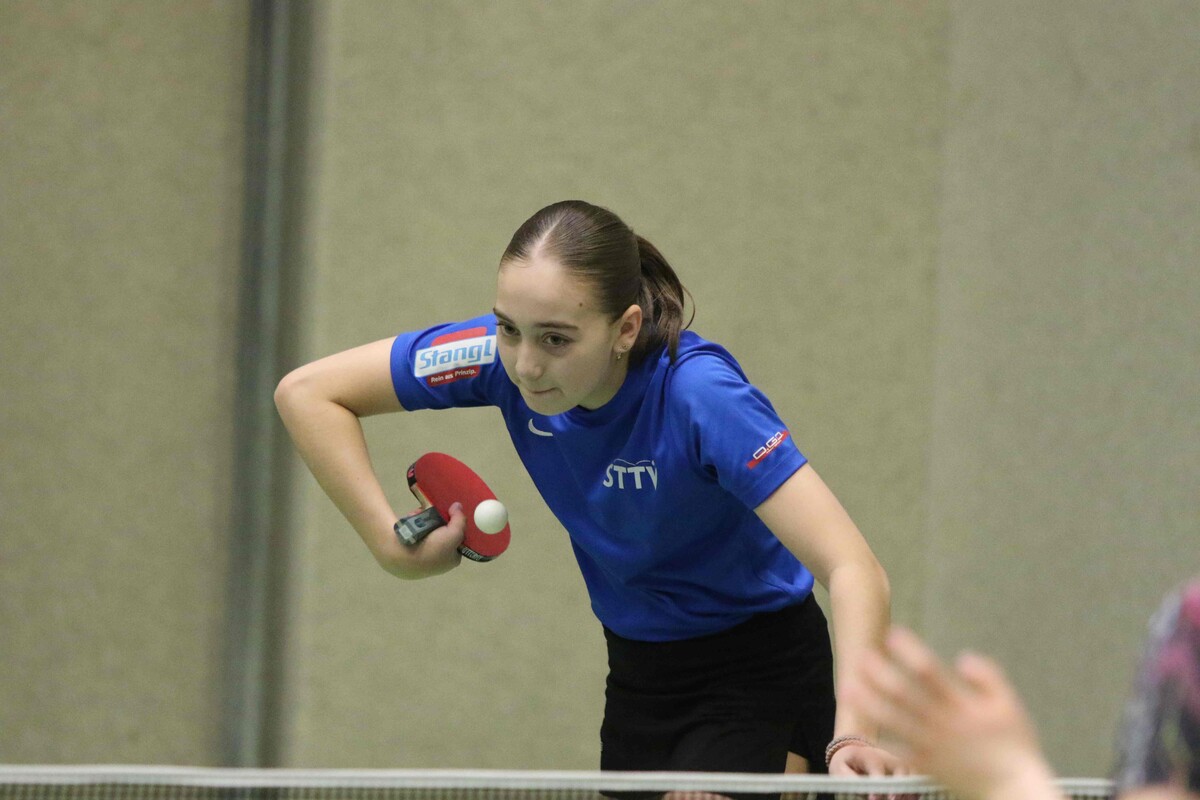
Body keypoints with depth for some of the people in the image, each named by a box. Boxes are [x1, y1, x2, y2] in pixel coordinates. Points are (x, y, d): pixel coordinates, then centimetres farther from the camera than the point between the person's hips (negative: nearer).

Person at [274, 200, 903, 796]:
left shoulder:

========================

◆ EXERCISE INSTRUCTIONS: Line for line, restate the data above and omit every picture.

◆ WRITTEN ANSWER:
Body keypoints with depth for some of the people in the image, each named by a box. Boxes are [x1, y1, x2, y2] in pixel coordinates. Points are (x, y, d): pixel coordinates, then centimetres farther from the camera than the point between the person's hips (negative: nearer).

Person at [274, 200, 903, 796]:
left shoulder:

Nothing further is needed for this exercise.